Increasing numbers of self-identified LGBT students admitted to the University may contribute to these regards. According to Schoenberg, there were more LGBT and allied students admitted for the Class of 2015 compared to the Class of 2014.

Furthermore, Schoenberg said this was the second year that Penn used a flagging system to identify these students during the admissions process.

LGBT students are identified based on what they write in their application essays and list as their extracurricular activities. Unlike ethnicity and gender, which can be identified by responses in a check-box, sexual orientation and gender identity can only be recognized if applicants choose to self-identify as LGBT within another section of the application.

Only two programs at Penn — the Penn Law School and the Wharton MBA program — provide optional questions for applicants to identify their sexual orientation and gender identity, according to Schoenberg.

LGBT students who are flagged do not gain an advantage over their peers in the admissions process, Schoenberg said. “No preferential treatment is given to the students in the admission process,” he said. “Penn values diversity of all kind.”

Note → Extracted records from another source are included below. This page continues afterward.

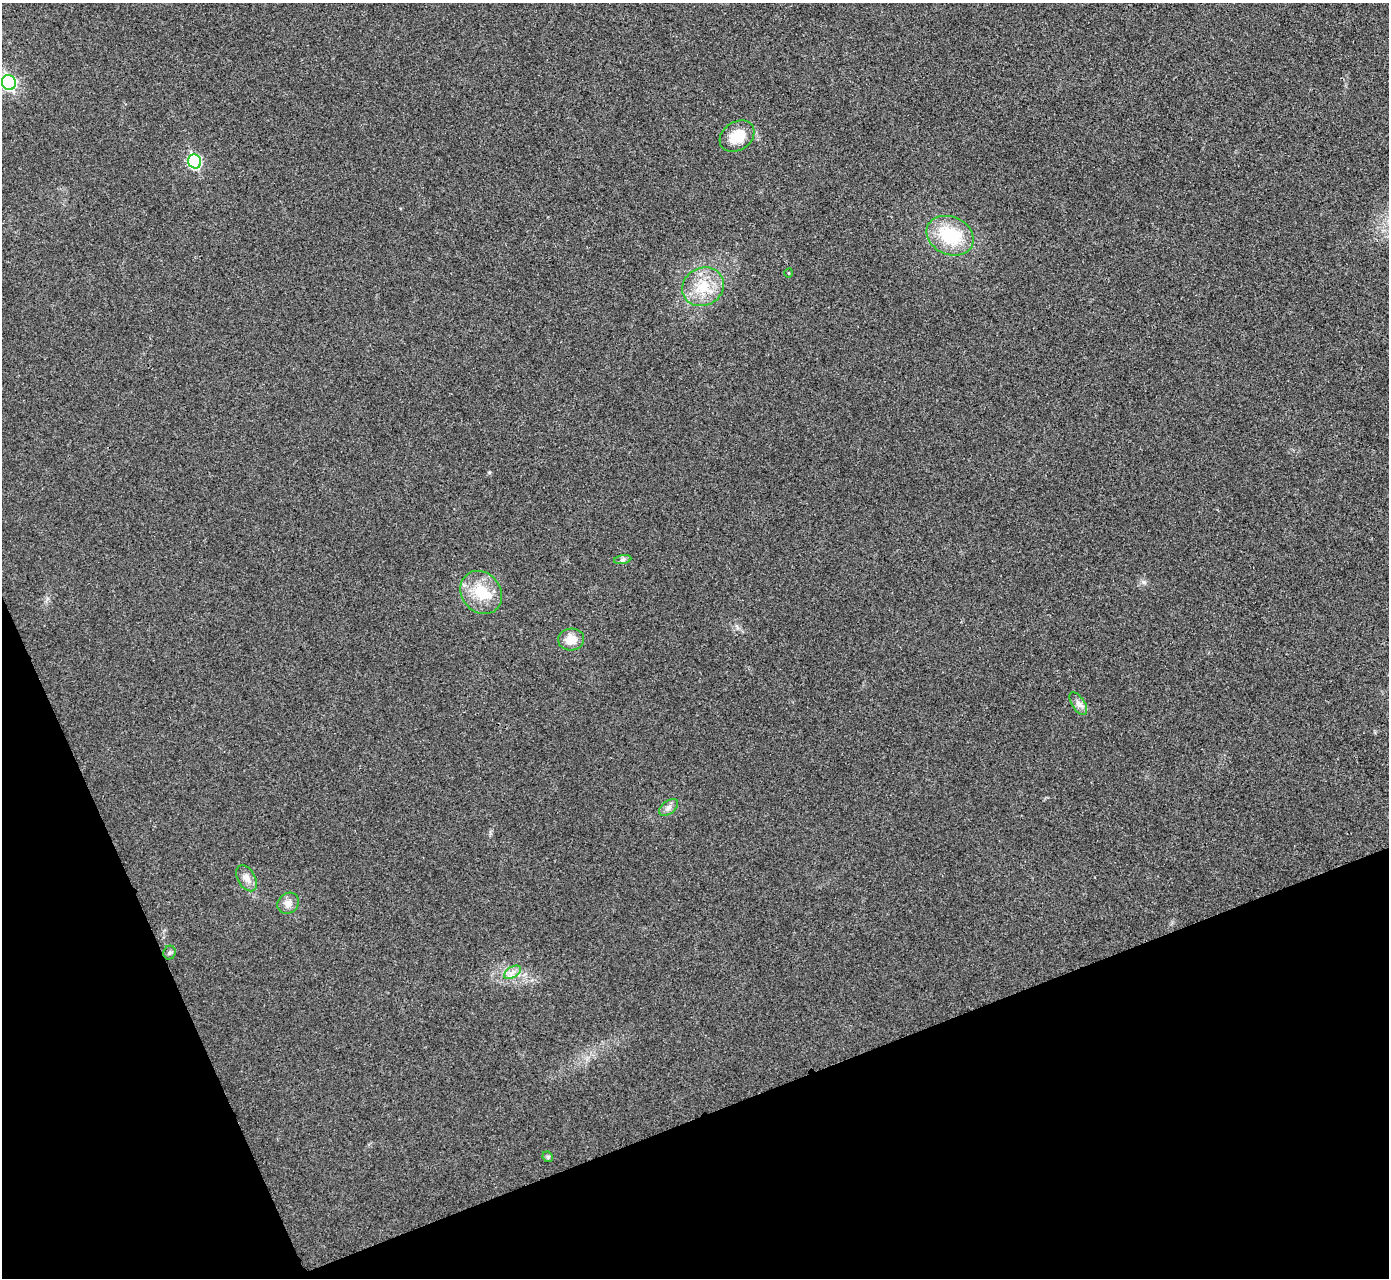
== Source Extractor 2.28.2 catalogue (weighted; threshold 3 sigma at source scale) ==
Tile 14 of 4 x 4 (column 2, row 4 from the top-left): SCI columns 1393-2779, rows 158-1433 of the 5559 x 5548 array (HDU 1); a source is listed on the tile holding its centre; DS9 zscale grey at full resolution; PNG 1391 x 1280 px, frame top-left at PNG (2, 3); each listed source drawn as its Kron ellipse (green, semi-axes under 4 px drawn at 4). Shown black and unused: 19% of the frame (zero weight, under 3 of 4 exposures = <1% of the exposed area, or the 3 px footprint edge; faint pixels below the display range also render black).
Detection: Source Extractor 2.28.2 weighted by HDU 2 'WHT'; one run over the whole footprint, this tile lists its part. Background 0.0488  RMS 0.0067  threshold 0.0301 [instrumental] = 3 sigma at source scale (4.5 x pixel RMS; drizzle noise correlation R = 1.50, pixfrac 1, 0.05/0.05 arcsec/px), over >= 5 px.
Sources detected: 16; all 16 listed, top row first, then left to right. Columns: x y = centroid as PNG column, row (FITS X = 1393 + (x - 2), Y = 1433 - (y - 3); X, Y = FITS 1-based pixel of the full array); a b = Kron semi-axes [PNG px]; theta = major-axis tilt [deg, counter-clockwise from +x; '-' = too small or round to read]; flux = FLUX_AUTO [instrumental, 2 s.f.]
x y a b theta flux
9 82 8 7 - 100
737 136 19 14 34 14
195 162 7 6 - 65
950 236 24 18 -24 33
789 273 4 3 - 0.5
703 287 21 18 28 20
623 560 9 4 9 1.5
481 592 23 19 -50 20
571 639 13 11 3 8.2
1078 704 13 6 -57 3.1
669 807 11 6 37 2.6
246 878 14 8 -60 4.9
288 903 11 10 - 4.1
170 953 7 6 - 1.4
513 972 9 5 31 3
548 1157 5 5 - 1.4
Isophote crosses this tile's border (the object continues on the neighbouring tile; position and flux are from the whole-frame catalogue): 1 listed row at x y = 9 82
Unlisted compact peaks at least as high as the median listed source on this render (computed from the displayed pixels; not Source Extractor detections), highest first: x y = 1144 582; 489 472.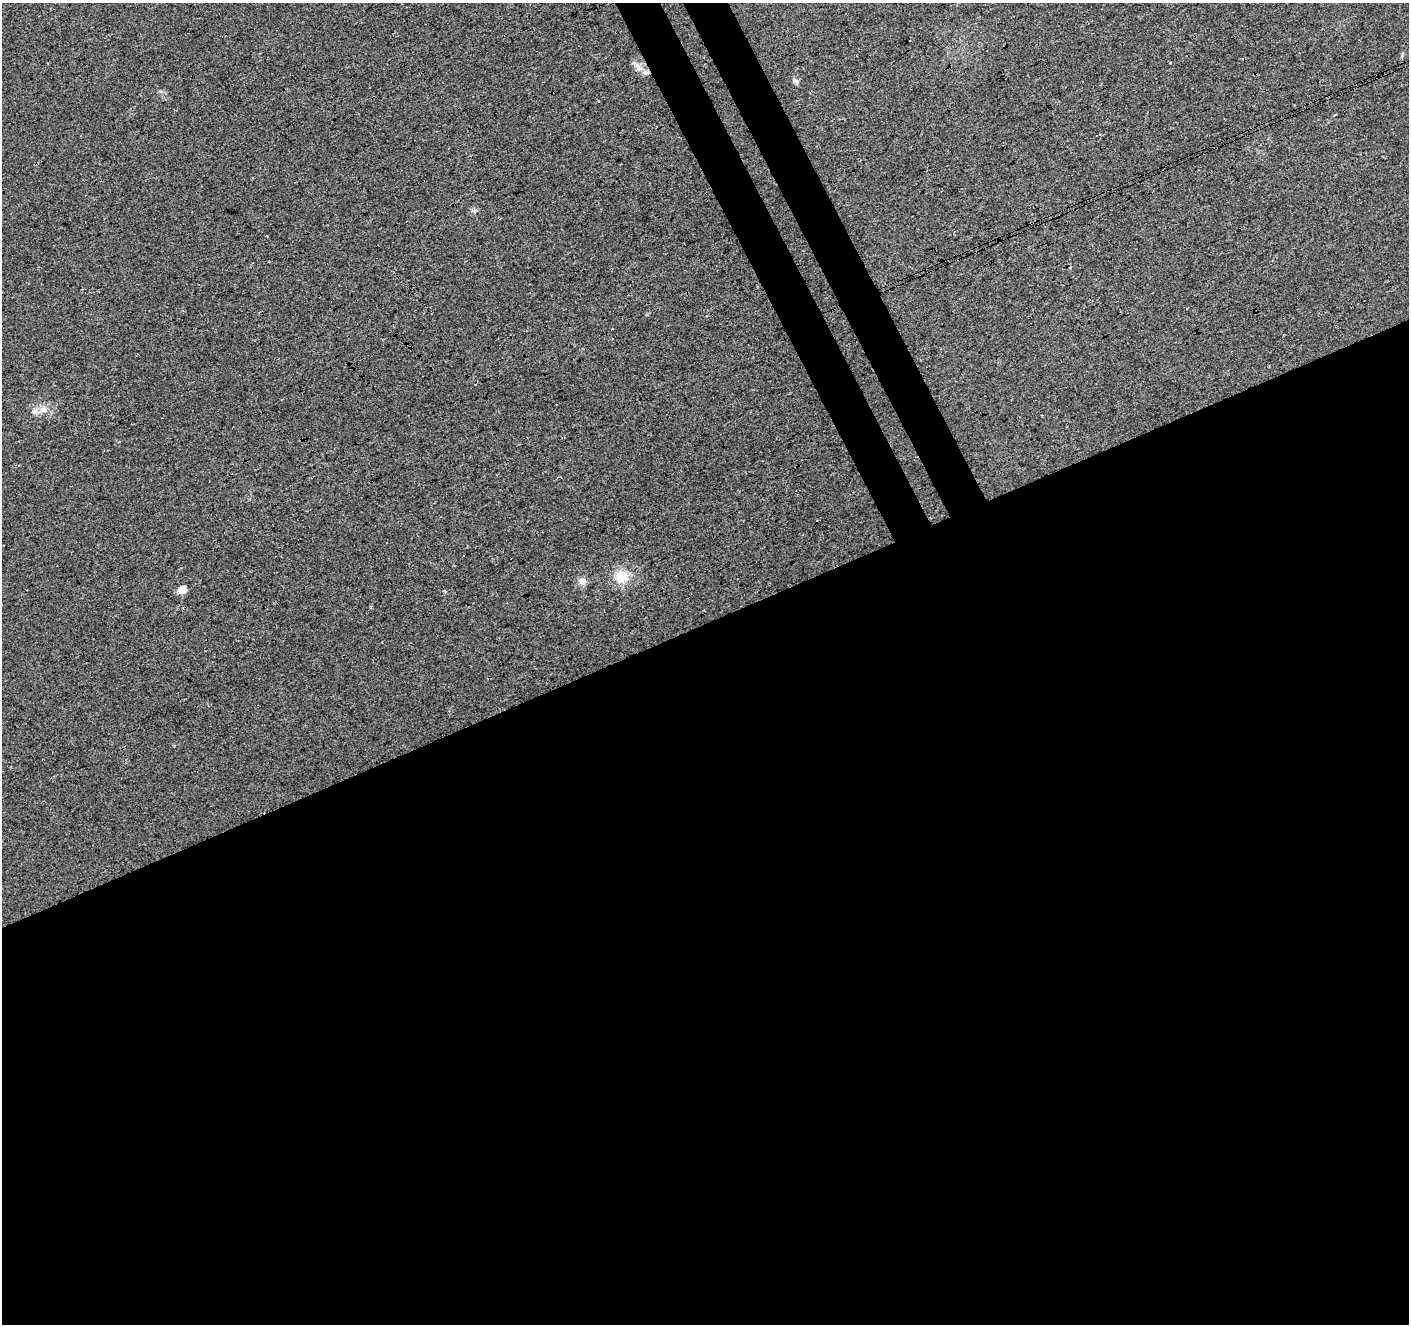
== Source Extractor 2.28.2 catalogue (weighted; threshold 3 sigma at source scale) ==
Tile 15 of 4 x 4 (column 3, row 4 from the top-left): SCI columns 2872-4278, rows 175-1496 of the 5739 x 5578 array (HDU 1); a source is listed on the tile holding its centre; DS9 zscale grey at full resolution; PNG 1411 x 1326 px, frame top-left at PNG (2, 3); no overlay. Shown black and unused: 56% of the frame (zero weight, under 3 of 4 exposures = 5% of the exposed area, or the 3 px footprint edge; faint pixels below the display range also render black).
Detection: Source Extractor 2.28.2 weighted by HDU 2 'WHT'; one run over the whole footprint, this tile lists its part. Background 0.041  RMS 0.0074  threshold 0.0333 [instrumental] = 3 sigma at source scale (4.5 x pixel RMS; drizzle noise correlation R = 1.50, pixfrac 1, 0.0396/0.0396 arcsec/px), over >= 5 px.
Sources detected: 8; all 8 listed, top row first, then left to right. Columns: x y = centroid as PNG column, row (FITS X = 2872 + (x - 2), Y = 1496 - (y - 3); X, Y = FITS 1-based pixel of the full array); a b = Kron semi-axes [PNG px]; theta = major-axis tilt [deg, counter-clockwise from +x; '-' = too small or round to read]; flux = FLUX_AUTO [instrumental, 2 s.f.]
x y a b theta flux
638 67 17 7 -50 5.1
796 82 6 5 - 1.7
475 211 7 4 44 1.5
43 410 11 9 -14 5.5
622 576 16 15 - 15
582 581 10 9 - 4
182 589 6 5 - 17
445 591 4 3 - 1.3
Overlapping masked pixels (flux is a lower limit): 1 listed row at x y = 638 67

Rather, if any of these students are admitted to Penn, they will subsequently have the opportunity to receive help from Schoenberg and members of the Lambda Alliance to become more acclimated to campus life.

Lambda Law, an LGBT-interest organization at Penn Law, also provides mentorship to newly admitted students.

C.J. Wahl, president of Lambda Law and rising second-year Penn Law student, said his organization is “very engaged in the [admissions] process” when it comes to attracting prospective LGBT students to apply and enroll at the Law School.

He said that Lambda Law reaches out to these students on Penn Law preview weekends, taking them out to dinners and answering questions.

“There is a very LGBT-accepting environment at Penn Law,” he said.